Brand new cars are being sold with defective Takata airbags
Wed, Jun 1 2016If you just bought a 2016 Audi TT, 2017 Audi R8, 2016–17 Mitsubishi i-MiEV, or 2016 Volkswagen CC, we have some unsettling news for you. A report provided to a US Senate committee that oversees the US National Highway Traffic Safety Administration (NHTSA) and reported on by Automotive News claims these vehicles were sold with defective Takata airbags. And it gets worse. Toyota and FCA are called out in the report for continuing to build vehicles that will need to be recalled down the line for the same issue. That's not all. The report also states that of the airbags that have been replaced already in the Takata recall campaign, 2.1 million will need to eventually be replaced again. They don't have the drying agent that prevents the degradation of the ammonium nitrate, which can lead to explosions that can destroy the airbag housing and propel metal fragments at occupants. So these airbags are out there already. We're not done yet.

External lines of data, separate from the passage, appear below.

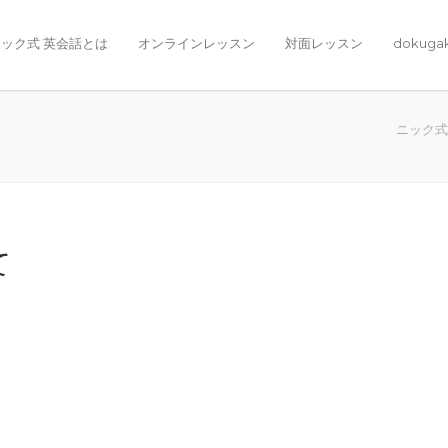
ック式 英会話とは
オンラインレッスン
対面レッスン
dokuga
ニック式
て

There's also a stockpile of about 580,000 airbags waiting to be installed in cars coming in to have their defective airbags replaced. These 580k airbags also don't have the drying agent. They'll need to be replaced down the road, too. A new vehicle with a defective Takata airbag should be safe to drive, but that margin of safety decreases with time. If all this has you spinning around in a frustrated, agitated mess, there's a silver lining that is better than it sounds. So take a breath, run your fingers through your hair, and read on. Our best evidence right now demonstrates that defective Takata airbags – those without the drying agent that prevents humidity from degrading the ammonium nitrate propellant – aren't dangerous yet. It takes a long period of time combined with high humidity for them to reach the point where they can rupture their housing and cause serious injury. It's a matter of years, not days. So a new vehicle with a defective Takata airbag should be safe to drive, but that margin of safety decreases with time – and six years seems to be about as early as the degradation happens in the worst possible scenario. All this is small comfort for the millions of people who just realized their brand-new car has a time bomb installed in the wheel or dashboard, or the owners who waited patiently to have their airbags replaced only to discover that the new airbag is probably defective in the same way (although newer and safer!) as the old one.